With modern technology, we can fool the vision system to perceive colors by artificially stimulating the cones with the right wavelengths and intensities on other parts of their sensitivity curves to produce the same output pattern.
The problem is that for most of the spectrum, two or three kinds of cones will be stimulated by whatever wavelength you use. For example, when using a combination that includes reddish light and greenish light, the reddish light will stimulate both the M and L cones to some extent, and the greenish light will also stimulate both the M and L cones to some extent.
The output of each cone reflects its total stimulation. It becomes a puzzle to pick the right combination of wavelengths and intensities so the net stimulation of each cone matches its response for the intended color.
For most of the spectrum, you could find multiple combinations of wavelength and intensity to evoke a particular color. But what if you want to evoke all possible colors using the smallest number of triggering wavelengths, varying only their intensity (i.e., primary colors)? One requirement is that you would need to use a set of wavelengths that allows each type of cone to have the strongest response on at least one.
Looking at the sensitivity curves, that would require at least a wavelength in the blue range for the S cone, a wavelength in the greenish range for the M cone, and a wavelength in the reddish range for the L cone.
But that's not sufficient, there are requirements for the response patterns of each cone compared to the others.
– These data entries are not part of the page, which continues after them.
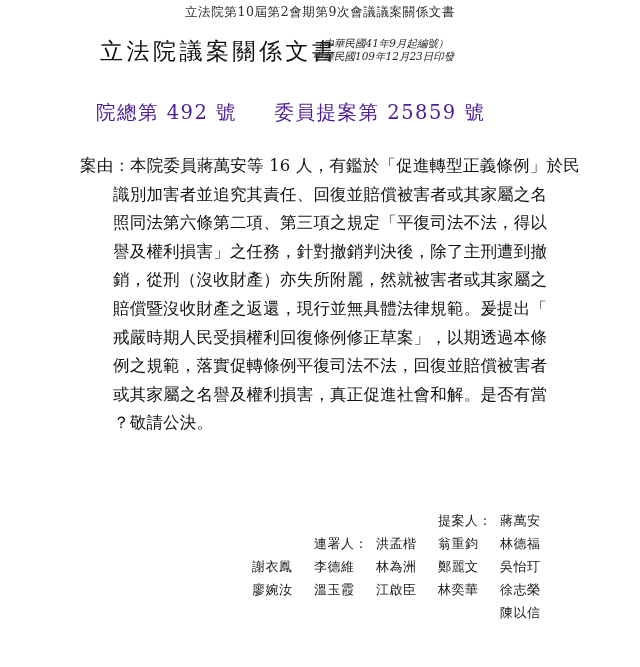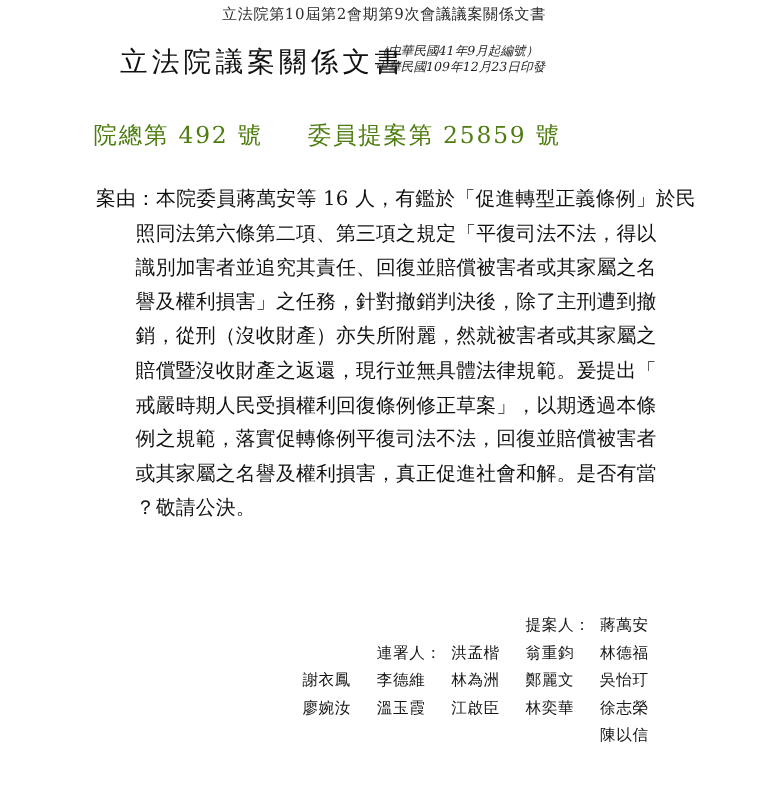--- a/index.html
+++ b/index.html
@@ -63,24 +63,24 @@
     color: #1f1f1f;
     white-space: nowrap;
     font-style: italic;
   }
   .masthead-notes div { letter-spacing: 0px; }
 
   
   .doc-numbers {
     position: absolute;
     top: 99px;
-    left: 78px;
+    left: 96px;
     font-size: 19.5px;
     letter-spacing: 1.5px;
-    color: #4d7c0f;
+    color: #4c1d95;
     white-space: nowrap;
   }
   .doc-numbers .gap { display: inline-block; width: 22px; }
 
   
   .body-block {
     position: absolute;
     top: 152px;
     left: 0;
     width: 588px;
@@ -153,22 +153,22 @@
   </div>
 
   <div class="doc-numbers">
     <span>院總第 492 號</span>
     <span class="gap"></span>
     <span>委員提案第 25859 號</span>
   </div>
 
   <div class="body-block">
       <div class="body-line first">案由：本院委員蔣萬安等 16 人，有鑑於「促進轉型正義條例」於民</div>
+      <div class="body-line cont">識別加害者並追究其責任、回復並賠償被害者或其家屬之名</div>
       <div class="body-line cont">照同法第六條第二項、第三項之規定「平復司法不法，得以</div>
-      <div class="body-line cont">識別加害者並追究其責任、回復並賠償被害者或其家屬之名</div>
       <div class="body-line cont">譽及權利損害」之任務，針對撤銷判決後，除了主刑遭到撤</div>
       <div class="body-line cont">銷，從刑（沒收財產）亦失所附麗，然就被害者或其家屬之</div>
       <div class="body-line cont">賠償暨沒收財產之返還，現行並無具體法律規範。爰提出「</div>
       <div class="body-line cont">戒嚴時期人民受損權利回復條例修正草案」，以期透過本條</div>
       <div class="body-line cont">例之規範，落實促轉條例平復司法不法，回復並賠償被害者</div>
       <div class="body-line cont">或其家屬之名譽及權利損害，真正促進社會和解。是否有當</div>
       <div class="body-line cont">？敬請公決。</div>
     </div>
 
   <div class="signatures">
Varying only the intensity of each fixed, component wavelength needs to produce a cumulative response matching not just a single color, but all of the patterns for the spectrum. The results also need to be a continuous progression of color as you increment the intensity of a component wavelength.
That's a lot of complex requirements and constraints. But there happen to be "Goldilocks" spots in those three color ranges that allow you to use just three wavelengths to simulate most of the spectrum.
Because each selected wavelength needs to influence multiple cones for this scheme to work, the selected wavelengths can't be at the extremes of the visible spectrum, where a single type of cone is responsive. The bluest blue this can evoke is the selected blueish wavelength at 100% intensity, and the reddist red it can evoke is the selected reddish wavelength at 100% intensity; this trick can't evoke colors farther out on the spectrum. Thus, the gamut of RGB primary colors can't include the entire visible spectrum.
CMY
Since RGB models how our brains process additive color, CMY (the color space), is an extrapolation of it for subtractive color. It just works in reverse using the RGB primary colors (note that CMYK is a different conversion).
In this chart, "nothing" is the absence of color being contributed. On an RGB device, "nothing" would appear as the background color of the device, which might not be pure black. On a CMY application, "nothing" would be the background color of the media, which might not be pure white.
Theoretically, every color in one model can be expressed in the other; one is just the inverse of the other. In real life, colors created from CMY primary colors are often muddy, not like the equivalent RGB color that the model suggests. The model isn't wrong.
The problem is with how the colors are implemented. There are issues like the colors being created by mixing pigments, or colorants that aren't a pure color, so you don't get pure subtractive color. When CMY colors are created, the conversion is much more complex than the chart above describes because of the need to compensate for real life considerations like available colorants and how they behave. But that's a subject for another question.